RUNS: Dict[str, Dict[str, Any]] = {}

class RunCreate(BaseModel):
    schema: Optional[str] = None
    max_iterations: int = 8
    tasks_per_iter: int = 3

def sse_format(event: Dict[str, Any]) -> str:
    return f"data: {json.dumps(event, ensure_ascii=False)}\n\n"

async def event_emitter(q: asyncio.Queue) -> AsyncGenerator[bytes, None]:
    while True:
        ev = await q.get()
        yield sse_format(ev).encode("utf-8")
        if ev.get("type") == "run" and ev.get("message") in ("finished", "error"):
            return

@app.post("/runs")
async def create_run(req: RunCreate):
    # LLM env
    llm_base = os.getenv("LLM_BASE_URL", "https://api.openai.com")
    llm_key = os.getenv("LLM_API_KEY", "")
    llm_model = os.getenv("LLM_MODEL", "gpt-4o-mini")

    if not llm_key and "openai.com" in llm_base:
        raise HTTPException(status_code=400, detail="Set LLM_API_KEY (or use a local OpenAI-compatible server).")

    # MCP env
    mcp_endpoint = os.getenv("MCP_ENDPOINT", "http://localhost:6071/mcp/query")
    mcp_token = os.getenv("MCP_AUTH_TOKEN")

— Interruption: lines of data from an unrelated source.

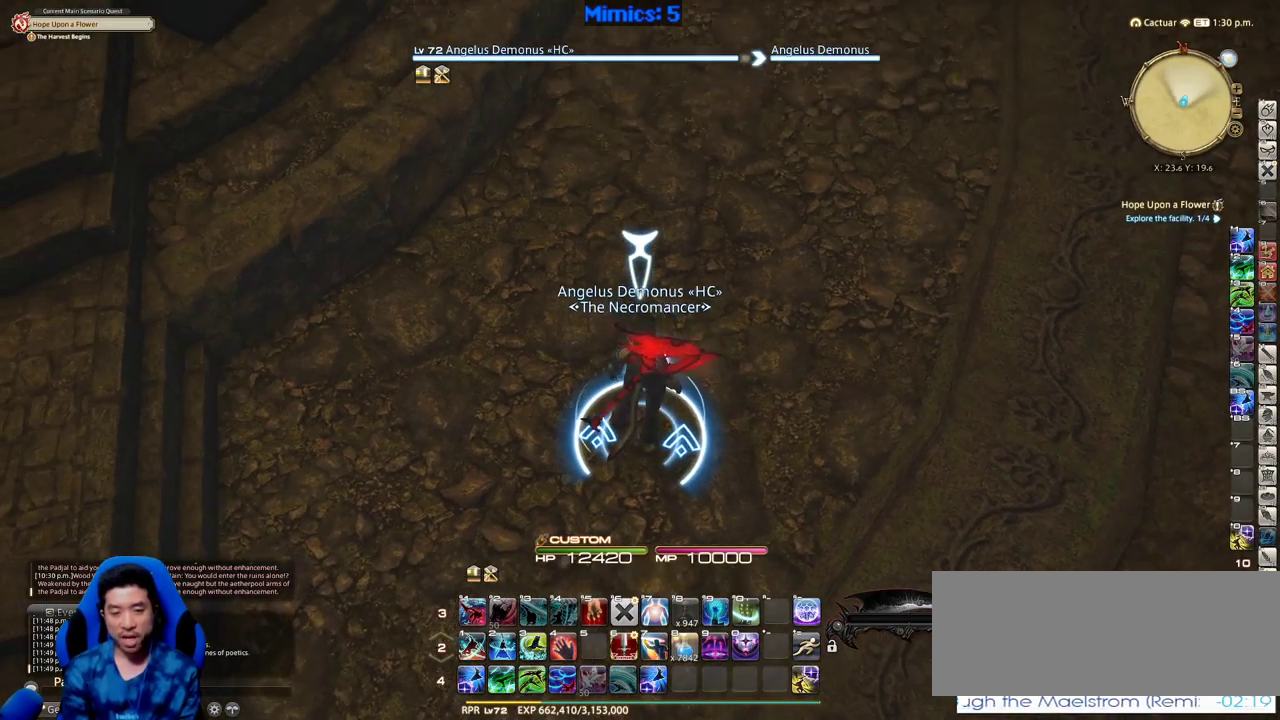
{"keys": ["rbracket"], "events": [[116, "rbracket", "down"]]}
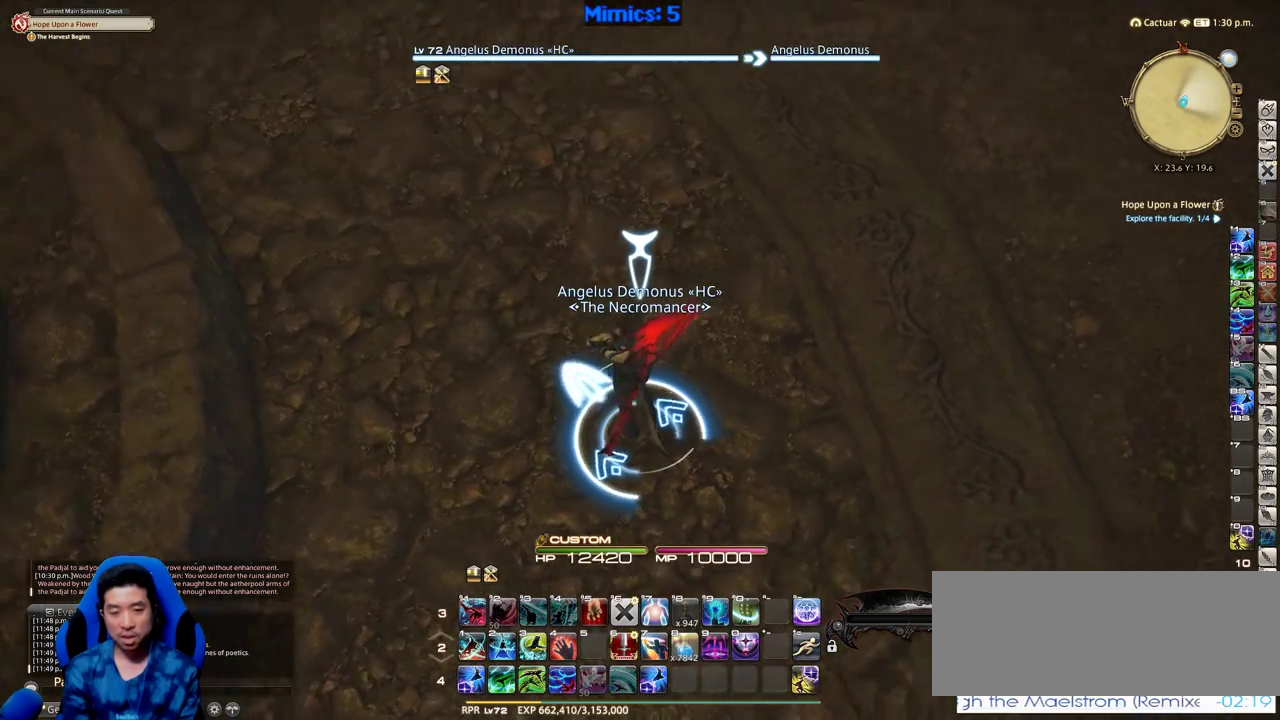
{"keys": ["rbracket"], "events": [[133, "minus", "down"], [216, "minus", "up"]]}
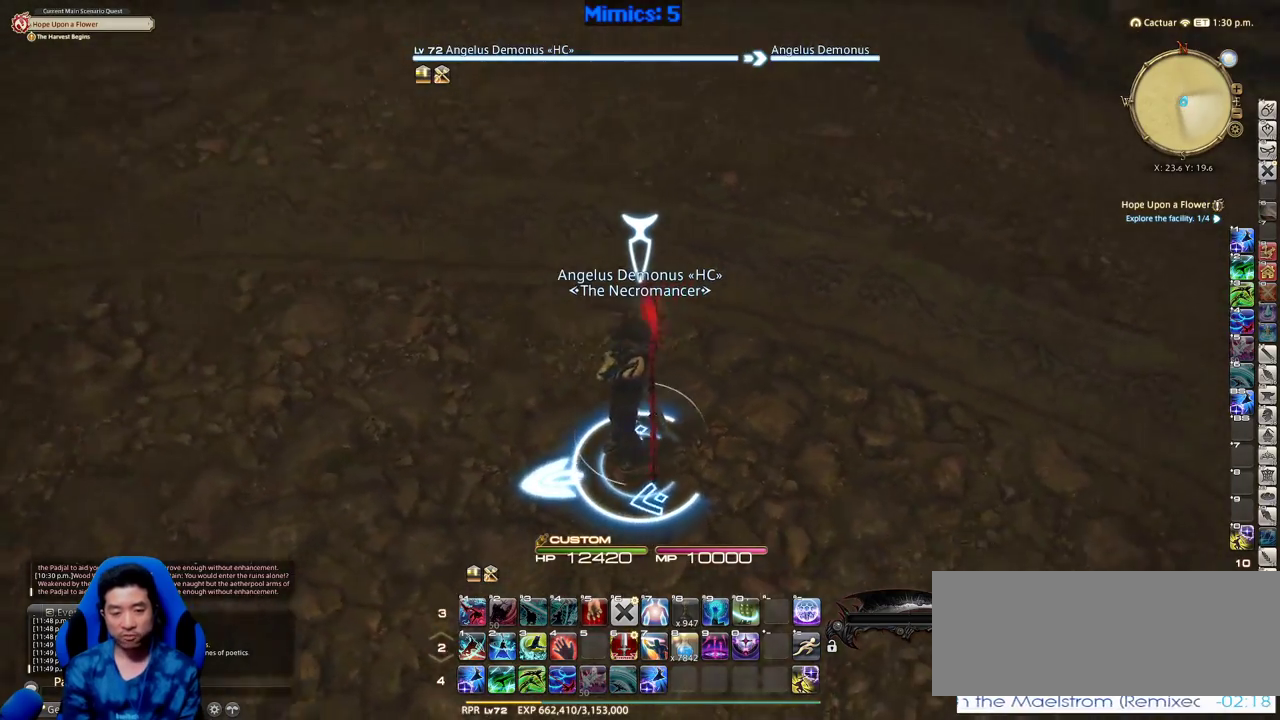
{"keys": [], "events": [[183, "lbracket", "down"], [383, "rbracket", "up"], [416, "lbracket", "up"]]}
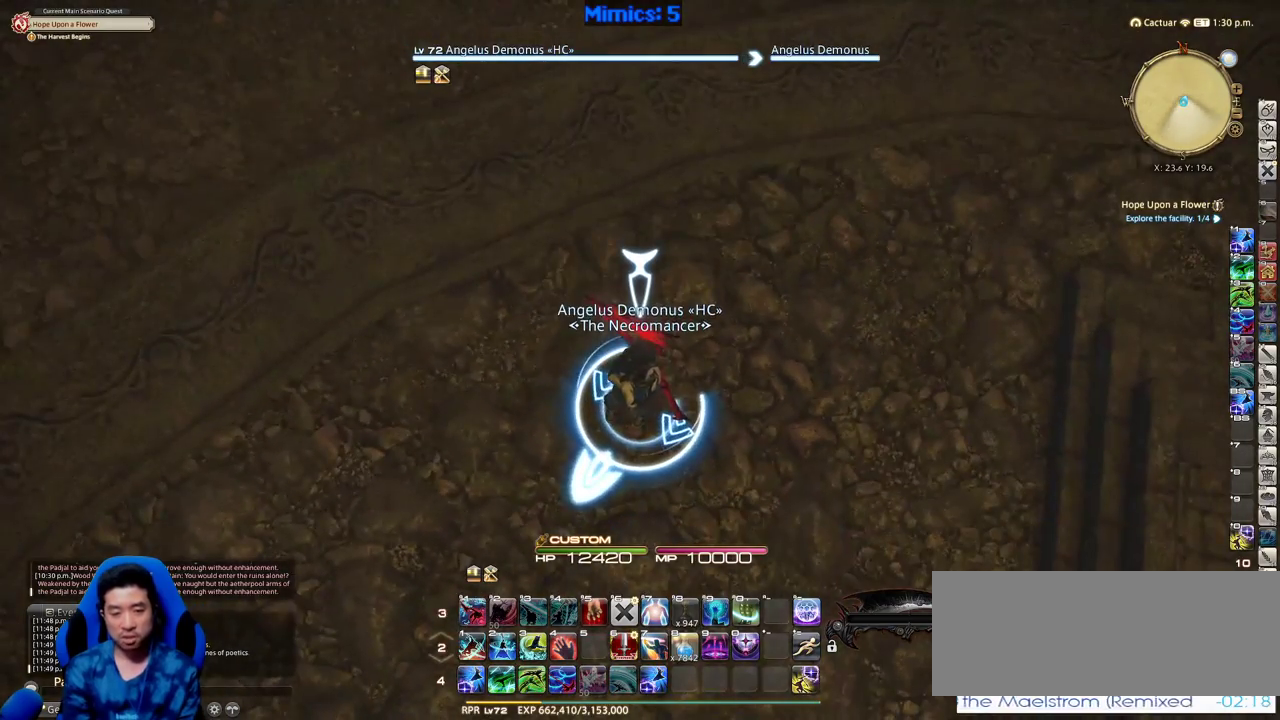
{"keys": [], "events": []}
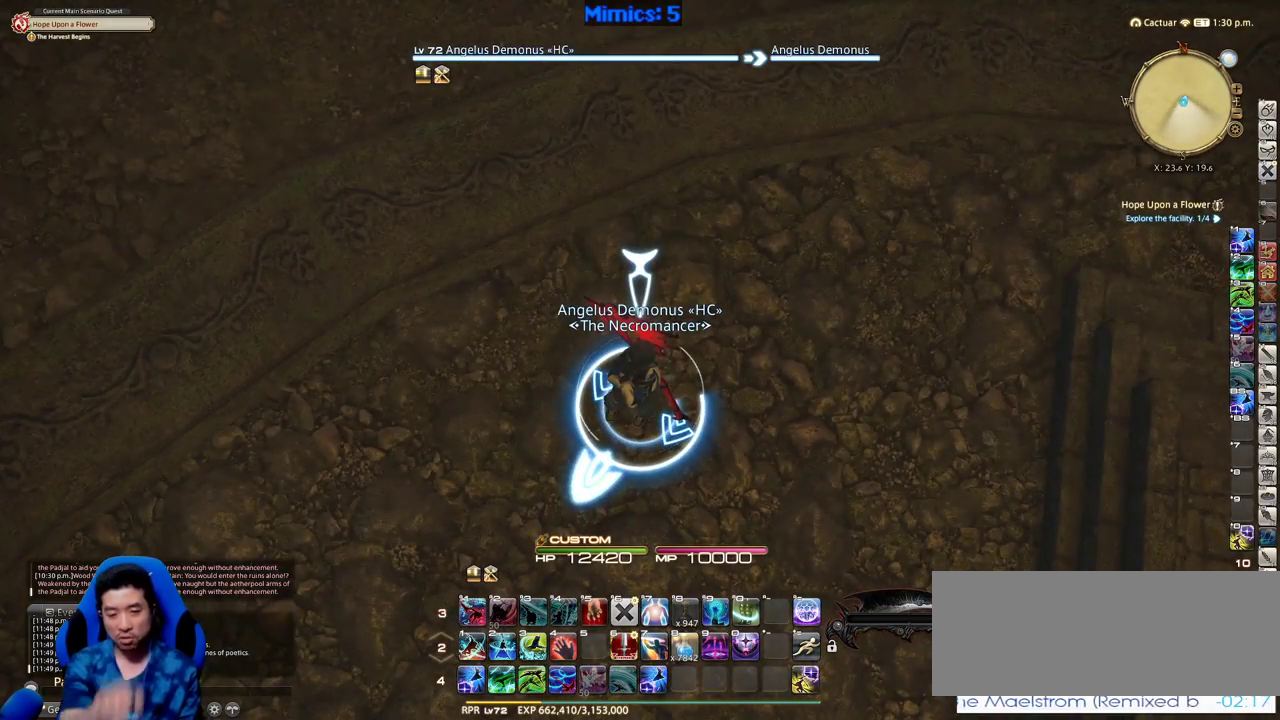
{"keys": [], "events": []}
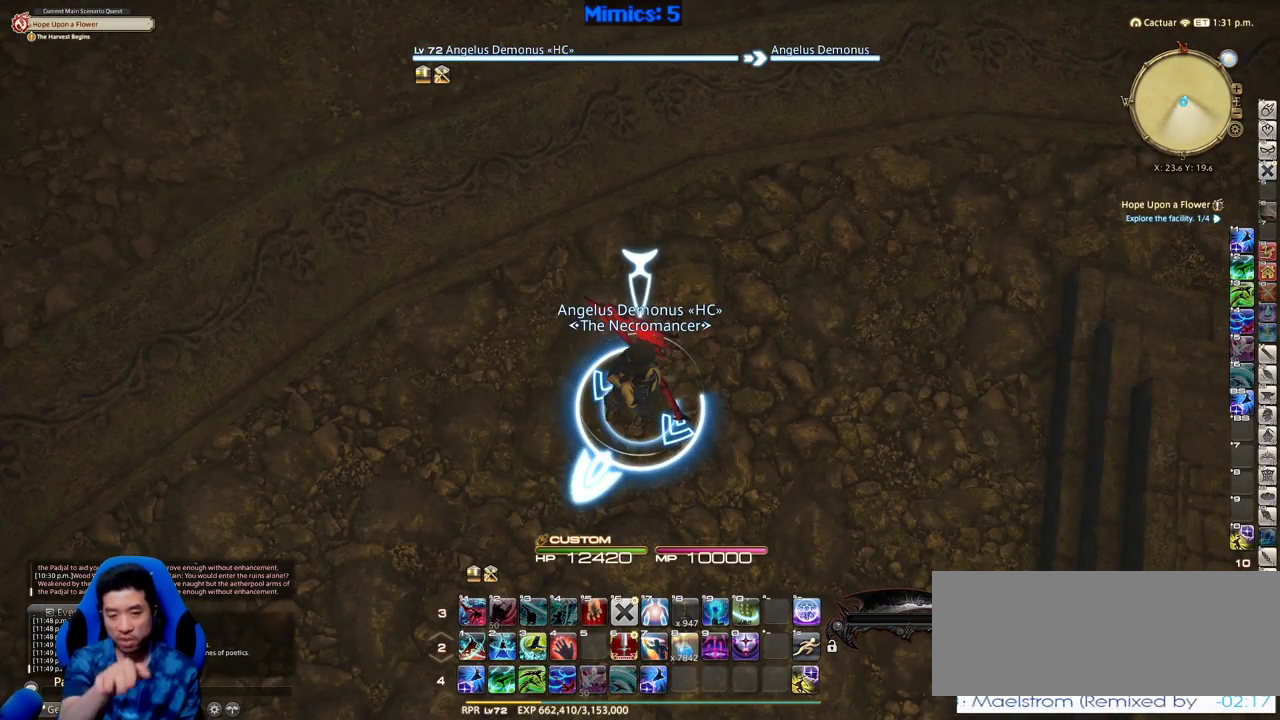
{"keys": [], "events": []}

    run_id = str(uuid.uuid4())
    q: asyncio.Queue = asyncio.Queue()

    async def emit(ev_type: str, message: str, data: Optional[Dict[str, Any]] = None):
        await q.put({
            "ts": time.time(),
            "run_id": run_id,
            "type": ev_type,
            "message": message,
            "data": data or {}
        })

    mcp = MCPClient(mcp_endpoint, auth_token=mcp_token)
    llm = LLMClient(llm_base, llm_key, llm_model)

    async def runner():
        try:
            orch = Orchestrator(run_id, mcp, llm, emit)
            await orch.run(schema=req.schema, max_iterations=req.max_iterations, tasks_per_iter=req.tasks_per_iter)
        except Exception as e:
            await emit("run", "error", {"error": str(e)})
        finally:
            await mcp.close()
            await llm.close()

    task = asyncio.create_task(runner())
    RUNS[run_id] = {"queue": q, "task": task}
    return {"run_id": run_id}

@app.get("/runs/{run_id}/events")
async def stream_events(run_id: str):
    run = RUNS.get(run_id)
    if not run:
        raise HTTPException(status_code=404, detail="run_id not found")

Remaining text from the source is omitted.